5) Heard learned senior counsel for the parties.
Rival submissions:
6) Learned senior counsel for the appellant submitted that when
the rights of the parties had been crystallized and findings have been
rendered in favour of the appellant herein and against the
respondents and the same have been confirmed, the Division Bench
of the High Court, without considering the effect thereon on the rights
already accrued to the parties, could not have permitted withdrawal
of the Notice of Motion at the instance of the original Defendant Nos.
4A, 4B and 5. In the alternative, it is submitted that even if the

Division Bench could have allowed withdrawal of the original
application, it had no occasion or cause to observe that on withdrawal
of the original application, the order of the learned single Judge dated
10.02.2009 could not survive for consideration which in effect
amounts to allowing the appeal without making any comments on the
merits or otherwise on the order dated 10.02.2009.

Data shown
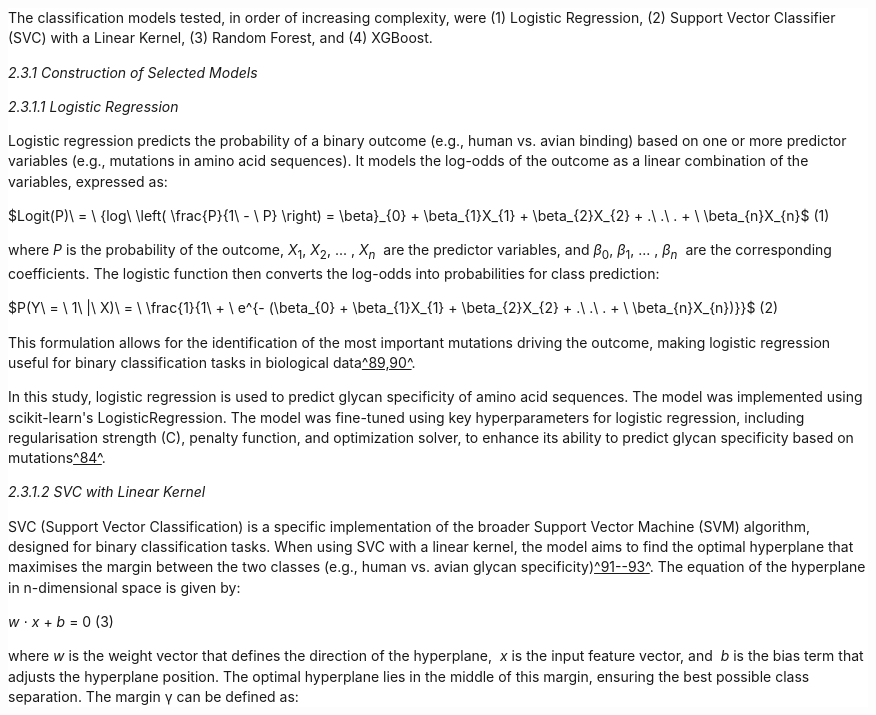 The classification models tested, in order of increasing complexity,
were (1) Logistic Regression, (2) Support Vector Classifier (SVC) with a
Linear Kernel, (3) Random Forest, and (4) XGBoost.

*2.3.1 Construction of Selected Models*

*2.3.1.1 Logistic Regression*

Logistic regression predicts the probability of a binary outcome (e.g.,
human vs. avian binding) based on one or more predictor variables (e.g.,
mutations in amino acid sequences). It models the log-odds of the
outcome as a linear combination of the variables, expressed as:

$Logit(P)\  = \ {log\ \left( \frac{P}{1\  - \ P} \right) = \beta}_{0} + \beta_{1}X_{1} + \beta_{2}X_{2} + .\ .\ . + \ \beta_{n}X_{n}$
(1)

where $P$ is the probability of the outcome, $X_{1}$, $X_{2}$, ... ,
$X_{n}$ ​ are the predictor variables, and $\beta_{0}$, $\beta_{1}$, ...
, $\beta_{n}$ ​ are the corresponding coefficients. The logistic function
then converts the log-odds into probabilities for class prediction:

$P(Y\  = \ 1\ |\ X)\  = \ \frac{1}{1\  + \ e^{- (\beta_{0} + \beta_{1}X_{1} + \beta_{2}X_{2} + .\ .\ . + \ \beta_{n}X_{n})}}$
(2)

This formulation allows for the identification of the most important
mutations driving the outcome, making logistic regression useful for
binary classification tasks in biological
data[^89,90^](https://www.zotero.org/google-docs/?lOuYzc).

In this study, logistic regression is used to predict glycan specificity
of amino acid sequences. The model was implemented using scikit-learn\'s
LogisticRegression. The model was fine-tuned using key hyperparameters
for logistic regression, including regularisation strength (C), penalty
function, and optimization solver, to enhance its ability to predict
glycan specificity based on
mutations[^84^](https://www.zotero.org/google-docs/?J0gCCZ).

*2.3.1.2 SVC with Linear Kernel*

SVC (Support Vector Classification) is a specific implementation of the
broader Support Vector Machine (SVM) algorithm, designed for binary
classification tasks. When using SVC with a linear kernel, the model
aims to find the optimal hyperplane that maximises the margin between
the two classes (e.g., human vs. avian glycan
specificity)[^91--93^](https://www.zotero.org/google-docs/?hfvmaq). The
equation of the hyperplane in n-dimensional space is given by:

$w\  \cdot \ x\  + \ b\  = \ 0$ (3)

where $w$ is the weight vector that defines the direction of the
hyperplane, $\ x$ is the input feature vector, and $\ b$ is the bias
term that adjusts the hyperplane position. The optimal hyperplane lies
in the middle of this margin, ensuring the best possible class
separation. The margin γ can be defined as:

Questions on the material
**A)** List every original defendant number named in the judgment extract.
**B)** Condense the paragraph of the judgment extract that begins "Learned senior counsel for the appellant submitted" into a short list of its main points.
**C)** Resume the judgment extract from its last sentence.

Answers below
**A)** 4A, 4B, 5

**B)**
- The parties' rights had been crystallized, and findings in the appellant's favor and against the respondents had been confirmed.
- The Division Bench of the High Court did not consider the effect on the rights already accrued to the parties. It could not have let original Defendant Nos. 4A, 4B and 5 withdraw the Notice of Motion.
- In the alternative: even if withdrawal of the original application could be allowed, the Division Bench had no occasion or cause to observe that the single Judge's order dated 10.02.2009 could not survive for consideration after the withdrawal.
- That observation in effect allows the appeal without any comment on the merits of the order dated 10.02.2009.

**C)**
7) He further submitted that the Division Bench was not justified
in granting liberty to the parties to the suit to apply for appointment
of receiver in respect of subject property for sale thereon as the sale in
favour of the appellant herein had been in execution of the First and
the Second decree which can only be set aside on an appropriate
application being made in accordance with the provisions of Order
XXI of the Code and not otherwise. Even if the suit was to be
withdrawn that would not lead to setting aside of the sale in favour of
the appellant herein unless recourse to appropriate proceedings in
accordance with the provisions of Order XXI of the Code is made.
8) Learned senior counsel for the appellant relied upon the
following decisions in support of his contention viz., R. Rathinavel
Chettiar and Another vs. V. Sivaraman and Others (1999) 4 SCC
89, Sneh Gupta vs. Devi Sarup and Others (2009) 6 SCC 194 and
Janatha Textiles and Others vs. Tax Recovery Officer and

Another (2008) 12 SCC 582.
9) Learned senior counsel for the respondents, however, submitted
that as the order dated 10.02.2009 passed by the learned single
Judge was on a Notice of Motion filed by Defendant Nos. 4A, 4B and
5, it was always open for the said defendants to withdraw the Notice
of Motion in the appeal itself and once the court has permitted the
withdrawal of Notice of Motion, the order, if any, passed on the said
Notice of Motion, does not survive.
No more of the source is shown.